Answer
See explanations.
Work Step by Step
Step 1. We assume $\vec u=\langle u_x, u_y \rangle$ and $\vec v=\langle v_x, v_y \rangle$
Step 2. Use the projection formula, $proj_v\vec u=(\frac{\vec u\cdot\vec v}{|\vec v|^2})\vec v=(\frac{u_xv_x+u_yv_y}{v_x^2+v_y^2}
)\langle v_x, v_y \rangle$
Step 3. Calculate vector difference $\vec u-proj_v\vec u=\langle u_x-(\frac{u_xv_x+u_yv_y}{v_x^2+v_y^2})v_x, u_y-(\frac{u_xv_x+u_yv_y}{v_x^2+v_y^2})v_y \rangle$
Step 4. Calculate the dot product of the above two vectors: $(proj_v\vec u)\cdot(\vec u-proj_v\vec u)
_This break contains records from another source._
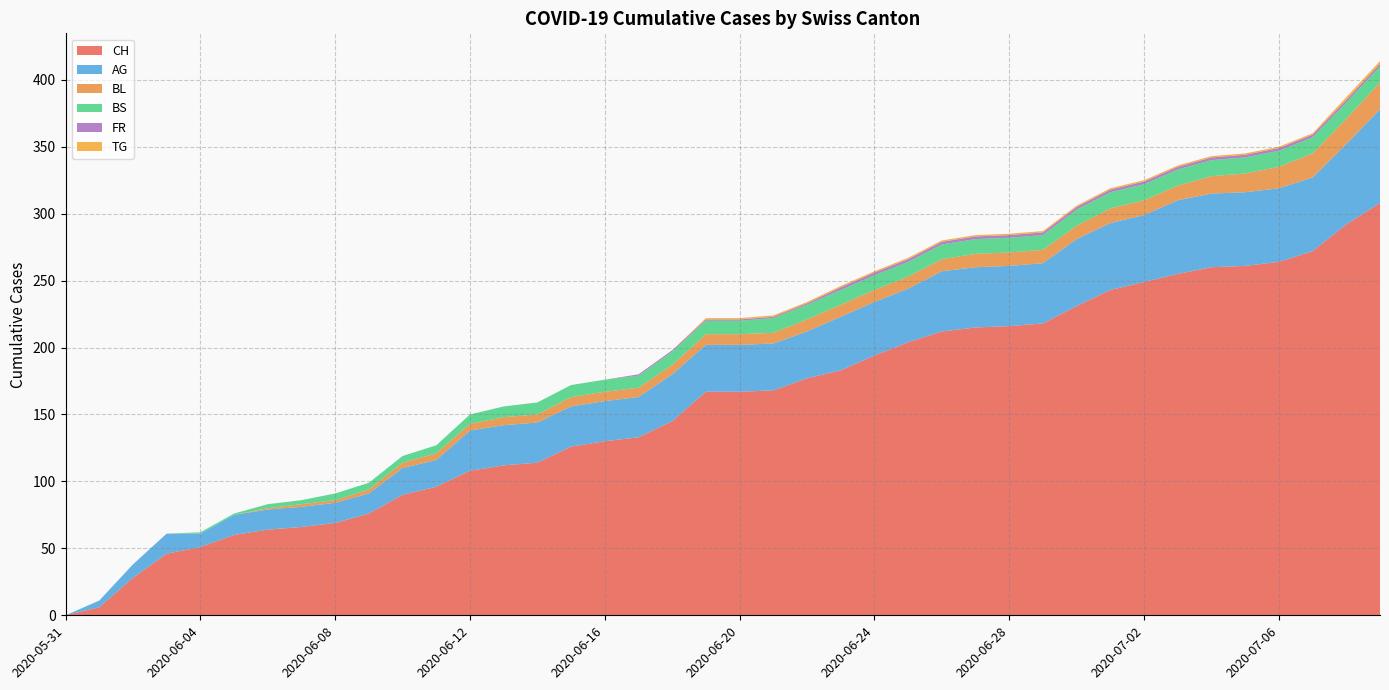

Reading left to right, transcribe all the data shown in this chart.

CH: 0	6	28	46	51	60	64	66	69	76	90	96	108	112	114	126	130	133	145	167	167	168	177	183	194	204	212	215	216	218	231	243	249	255	260	261	264	272	292	308
AG: 0	5	10	15	10	15	15	15	15	15	20	20	30	30	30	30	30	30	35	35	35	35	35	40	40	40	45	45	45	45	50	50	50	55	55	55	55	55	60	70
BL: 0	0	0	0	0	0	1	2	2	3	4	5	5	6	6	7	7	7	7	8	8	8	9	9	9	9	9	10	10	10	10	11	11	11	13	14	16	18	19	20
BS: 0	0	0	0	1	1	3	3	5	5	5	6	7	8	9	9	9	9	10	10	10	11	11	11	11	11	11	11	11	11	12	12	12	12	12	12	12	12	12	12
FR: 0	0	0	0	0	0	0	0	0	0	0	0	0	0	0	0	0	1	1	1	1	1	1	2	2	2	2	2	2	2	2	2	2	2	2	2	2	2	2	2
TG: 0	0	0	0	0	0	0	0	0	0	0	0	0	0	0	0	0	0	0	1	1	1	1	1	1	1	1	1	1	1	1	1	1	1	1	1	1	1	2	2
=(\frac{u_xv_x+u_yv_y}{v_x^2+v_y^2})(u_xv_x-(\frac{u_xv_x+u_yv_y}{v_x^2+v_y^2})v_x^2+u_yv_y-(\frac{u_xv_x+u_yv_y}{v_x^2+v_y^2})v_y^2)=0$ (note that the denominator $v_x^2+v_y^2$ will be cancelled after combining the second and fourth terms)
Step 5. We proved that the two vectors are orthogonal as their dot product is zero.